Maia sees her stepfather, Tharrin, dragged into Bekla as a rebel informant. He is condemned to be sacrificed. Maia does her best to free him, and he reveals to her that her real mother was not Morca but a pregnant girl who had fled to Morca's cottage and died there in childbirth; Maia deduces she is the daughter of Nokomis' younger sister and therefore a Suban.

Fornis causes Tharrin's death. Maia makes a desperate attempt to kill Fornis, but is thwarted by Occula, who was indeed inducted into the queen's household. Occula intends to take revenge on Fornis when the time is right; meanwhile she is performing the sort of sado-masochistic services of which Maia had been incapable.

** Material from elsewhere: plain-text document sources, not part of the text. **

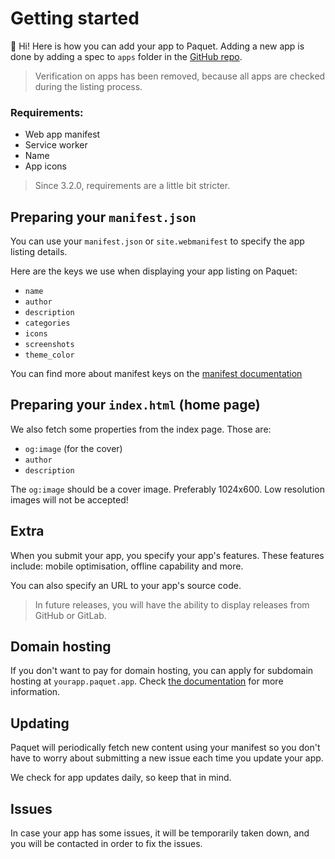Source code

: # Getting started

:wave: Hi! Here is how you can add your app to Paquet. Adding
a new app is done by adding a spec to `apps` folder in the
[GitHub repo](https://github.com/notangelmario/paquet).

> Verification on apps has been removed, because all apps are checked
> during the listing process.

### Requirements:
* Web app manifest
* Service worker
* Name
* App icons

> Since 3.2.0, requirements are a little bit stricter.

## Preparing your `manifest.json`

You can use your `manifest.json` or `site.webmanifest` to specify the app listing
details.

Here are the keys we use when displaying your app listing on Paquet:

* `name`
* `author`
* `description`
* `categories`
* `icons`
* `screenshots`
* `theme_color`

You can find more about manifest keys on the [manifest documentation](/docs/manifest.md)

## Preparing your `index.html` (home page)

We also fetch some properties from the index page. Those are:
* `og:image` (for the cover)
* `author`
* `description`

The `og:image` should be a cover image. Preferably 1024x600. Low resolution images will not be accepted!

## Extra

When you submit your app, you specify your app's features. These features include:
mobile optimisation, offline capability and more.

You can also specify an URL to your app's source code.

> In future releases, you will have the ability to display releases from
GitHub or GitLab.

## Domain hosting

If you don't want to pay for domain hosting, you can apply for
subdomain hosting at `yourapp.paquet.app`. Check [the documentation](/docs/hosting.md)
for more information.

## Updating

Paquet will periodically fetch new content using your manifest so you don't have to
worry about submitting a new issue each time you update your app.

We check for app updates daily, so keep that in mind.

## Issues

In case your app has some issues, it will be temporarily taken down, and you will be contacted
in order to fix the issues.

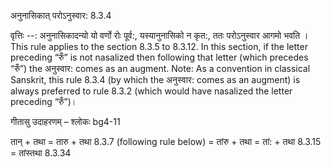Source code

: 

 अनुनासिकात् परोऽनुस्वार: 8.3.4 


वृत्तिः --: अनुनासिकादन्यो यो वर्णो रोः पूर्व:, यस्यानुनासिको न कृत:, ततः परोऽनुस्वार आगमो भवति । This rule applies to the section 8.3.5 to 8.3.12. In this section, if the letter preceding “रुँ” is not nasalized then following that letter (which precedes “रुँ”) the अनुस्वार: comes as an augment. Note: As a convention in classical Sanskrit, this rule 8.3.4 (by which the अनुस्वार: comes as an augment) is always preferred to rule 8.3.2 (which would have nasalized the letter preceding “रुँ”)। 


गीतासु उदाहरणम् – श्लोकः bg4-11 


तान् + तथा = तारु + तथा 8.3.7 (following rule below) = तांरु + तथा = तां: + तथा 8.3.15 = तांस्तथा 8.3.34 


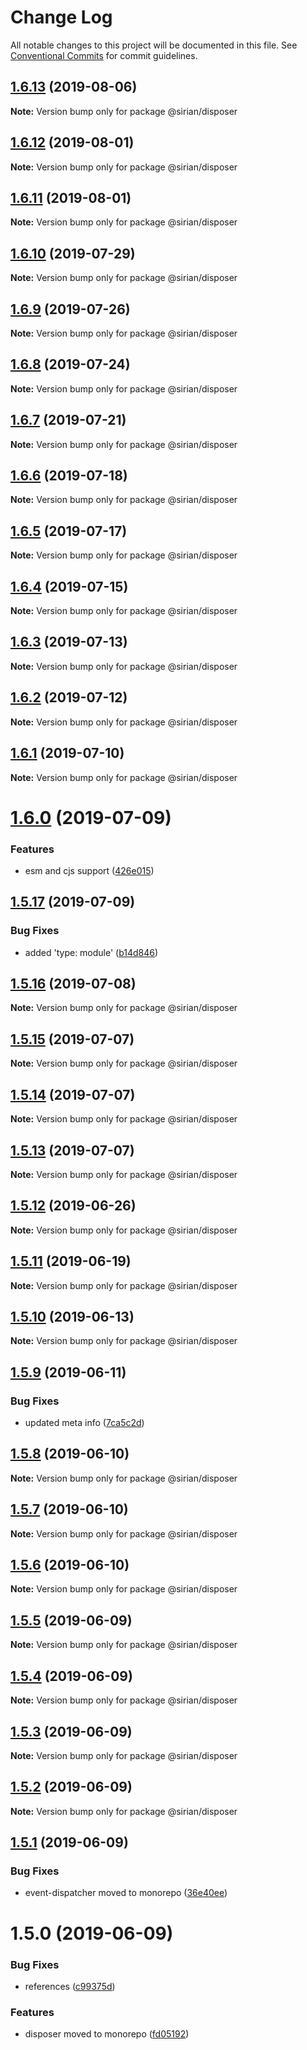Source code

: # Change Log

All notable changes to this project will be documented in this file.
See [Conventional Commits](https://conventionalcommits.org) for commit guidelines.

## [1.6.13](https://github.com/sirian/js/compare/@sirian/disposer@1.6.12...@sirian/disposer@1.6.13) (2019-08-06)

**Note:** Version bump only for package @sirian/disposer





## [1.6.12](https://github.com/sirian/js/compare/@sirian/disposer@1.6.11...@sirian/disposer@1.6.12) (2019-08-01)

**Note:** Version bump only for package @sirian/disposer





## [1.6.11](https://github.com/sirian/js/compare/@sirian/disposer@1.6.10...@sirian/disposer@1.6.11) (2019-08-01)

**Note:** Version bump only for package @sirian/disposer





## [1.6.10](https://github.com/sirian/js/compare/@sirian/disposer@1.6.9...@sirian/disposer@1.6.10) (2019-07-29)

**Note:** Version bump only for package @sirian/disposer





## [1.6.9](https://github.com/sirian/js/compare/@sirian/disposer@1.6.8...@sirian/disposer@1.6.9) (2019-07-26)

**Note:** Version bump only for package @sirian/disposer





## [1.6.8](https://github.com/sirian/js/compare/@sirian/disposer@1.6.7...@sirian/disposer@1.6.8) (2019-07-24)

**Note:** Version bump only for package @sirian/disposer





## [1.6.7](https://github.com/sirian/js/compare/@sirian/disposer@1.6.6...@sirian/disposer@1.6.7) (2019-07-21)

**Note:** Version bump only for package @sirian/disposer





## [1.6.6](https://github.com/sirian/js/compare/@sirian/disposer@1.6.5...@sirian/disposer@1.6.6) (2019-07-18)

**Note:** Version bump only for package @sirian/disposer





## [1.6.5](https://github.com/sirian/js/compare/@sirian/disposer@1.6.4...@sirian/disposer@1.6.5) (2019-07-17)

**Note:** Version bump only for package @sirian/disposer





## [1.6.4](https://github.com/sirian/js/compare/@sirian/disposer@1.6.3...@sirian/disposer@1.6.4) (2019-07-15)

**Note:** Version bump only for package @sirian/disposer





## [1.6.3](https://github.com/sirian/js/compare/@sirian/disposer@1.6.2...@sirian/disposer@1.6.3) (2019-07-13)

**Note:** Version bump only for package @sirian/disposer





## [1.6.2](https://github.com/sirian/js/compare/@sirian/disposer@1.6.1...@sirian/disposer@1.6.2) (2019-07-12)

**Note:** Version bump only for package @sirian/disposer





## [1.6.1](https://github.com/sirian/js/compare/@sirian/disposer@1.6.0...@sirian/disposer@1.6.1) (2019-07-10)

**Note:** Version bump only for package @sirian/disposer





# [1.6.0](https://github.com/sirian/js/compare/@sirian/disposer@1.5.17...@sirian/disposer@1.6.0) (2019-07-09)


### Features

* esm and cjs support ([426e015](https://github.com/sirian/js/commit/426e015))





## [1.5.17](https://github.com/sirian/js/compare/@sirian/disposer@1.5.16...@sirian/disposer@1.5.17) (2019-07-09)


### Bug Fixes

* added 'type: module' ([b14d846](https://github.com/sirian/js/commit/b14d846))





## [1.5.16](https://github.com/sirian/js/compare/@sirian/disposer@1.5.15...@sirian/disposer@1.5.16) (2019-07-08)

**Note:** Version bump only for package @sirian/disposer





## [1.5.15](https://github.com/sirian/js/compare/@sirian/disposer@1.5.14...@sirian/disposer@1.5.15) (2019-07-07)

**Note:** Version bump only for package @sirian/disposer





## [1.5.14](https://github.com/sirian/js/compare/@sirian/disposer@1.5.13...@sirian/disposer@1.5.14) (2019-07-07)

**Note:** Version bump only for package @sirian/disposer





## [1.5.13](https://github.com/sirian/js/compare/@sirian/disposer@1.5.12...@sirian/disposer@1.5.13) (2019-07-07)

**Note:** Version bump only for package @sirian/disposer





## [1.5.12](https://github.com/sirian/js/compare/@sirian/disposer@1.5.11...@sirian/disposer@1.5.12) (2019-06-26)

**Note:** Version bump only for package @sirian/disposer





## [1.5.11](https://github.com/sirian/js/compare/@sirian/disposer@1.5.10...@sirian/disposer@1.5.11) (2019-06-19)

**Note:** Version bump only for package @sirian/disposer





## [1.5.10](https://github.com/sirian/js/compare/@sirian/disposer@1.5.9...@sirian/disposer@1.5.10) (2019-06-13)

**Note:** Version bump only for package @sirian/disposer





## [1.5.9](https://github.com/sirian/js/compare/@sirian/disposer@1.5.8...@sirian/disposer@1.5.9) (2019-06-11)


### Bug Fixes

* updated meta info ([7ca5c2d](https://github.com/sirian/js/commit/7ca5c2d))





## [1.5.8](https://github.com/sirian/js/compare/@sirian/disposer@1.5.7...@sirian/disposer@1.5.8) (2019-06-10)

**Note:** Version bump only for package @sirian/disposer





## [1.5.7](https://github.com/sirian/js/compare/@sirian/disposer@1.5.6...@sirian/disposer@1.5.7) (2019-06-10)

**Note:** Version bump only for package @sirian/disposer





## [1.5.6](https://github.com/sirian/js/compare/@sirian/disposer@1.5.5...@sirian/disposer@1.5.6) (2019-06-10)

**Note:** Version bump only for package @sirian/disposer





## [1.5.5](https://github.com/sirian/js/compare/@sirian/disposer@1.5.4...@sirian/disposer@1.5.5) (2019-06-09)

**Note:** Version bump only for package @sirian/disposer





## [1.5.4](https://github.com/sirian/js/compare/@sirian/disposer@1.5.3...@sirian/disposer@1.5.4) (2019-06-09)

**Note:** Version bump only for package @sirian/disposer





## [1.5.3](https://github.com/sirian/js/compare/@sirian/disposer@1.5.2...@sirian/disposer@1.5.3) (2019-06-09)

**Note:** Version bump only for package @sirian/disposer





## [1.5.2](https://github.com/sirian/js/compare/@sirian/disposer@1.5.1...@sirian/disposer@1.5.2) (2019-06-09)

**Note:** Version bump only for package @sirian/disposer





## [1.5.1](https://github.com/sirian/js/compare/@sirian/disposer@1.5.0...@sirian/disposer@1.5.1) (2019-06-09)


### Bug Fixes

* event-dispatcher moved to monorepo ([36e40ee](https://github.com/sirian/js/commit/36e40ee))





# 1.5.0 (2019-06-09)


### Bug Fixes

* references ([c99375d](https://github.com/sirian/js/commit/c99375d))


### Features

* disposer moved to monorepo ([fd05192](https://github.com/sirian/js/commit/fd05192))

As civil war breaks out in Bekla, Maia learns that Bayub-Otal and Zen-Kurel have been brought there as prisoners. In danger of Fornis' murderous fury, Maia frees the two men, and with them and Zirek and Meris (who have been hiding since assassinating Sencho), she flees Bekla.

===Part 4: The Suban===
The former prisoners are bitterly angry at Maia for betraying them at the Valderra, which she had idealistically considered an attempt to save their lives. Nevertheless, they agree to return with her to Suba or Terekenalt.

Maia and her companions travel for a time with rebel freebooters. Meris, always a troublemaker, gets herself killed by one of them. Maia gradually regains Zen-Kurel's and Bayub-Otal's trust by her sincere efforts to help them. After an arduous boat escape from the Beklan Empire to Terekenalt, Bayub-Otal is killed and Maia receives a marriage proposal from the man she loves most.

Two years later, Maia (with her little son) visits the capital of her new country and by chance meets Occula. Occula describes how she killed Fornis, aided by supernatural forces, and how the rebels overthrew the Leopards' regime.

The story ends with Maia refusing Occula's plea to go back to Bekla; she would rather help Zen-Kurel and his father manage their farm.

==Invented terms==
Much as Adams had invented words of the Lapine language for the rabbits of Watership Down, he employs some "Beklan" vocabulary for honorifics, natural objects, and sexual terms; the last "allows adults to leave the book within reach of children." Some are also used in Shardik.

==Reception==
The New York Times reviewer considered the book far better than Shardik, especially in prose style. She called it "a sexy, swashbuckling, and hugely long romp," and said it resembled his previous novels in "its mood of personal exorcism and self-indulgence." She praised Adams's inventive fantasy world and said the plot was "just so much 'Star Wars' and lots of fun." However, she said that what appeared to be an attempt at feminist sensibility was marred by "something basically wrongheaded about his female characters," noting that Occula, despite her spirituality, ends up being satisfied as a rich man's mistress, and that Maia, despite the reader's expectation that she will have some kind of apotheosis, ends up on a farm something like where she started. "What is it," she asks, "that Mr. Adams wishes us to make of it all?"

The New Yorker quipped that though Maia's career as a Playboy Bunny was reminiscent of Watership Down, she seemed more like a fish, and her swimming "changes the course of much more than her career". It said "Mr. Adams's artistry distinguishes his work from those didactic fantasies which border on science fiction"; instead the aim was entertainment, as shown in the elaborate settings, and the reader has no reason to put the book down.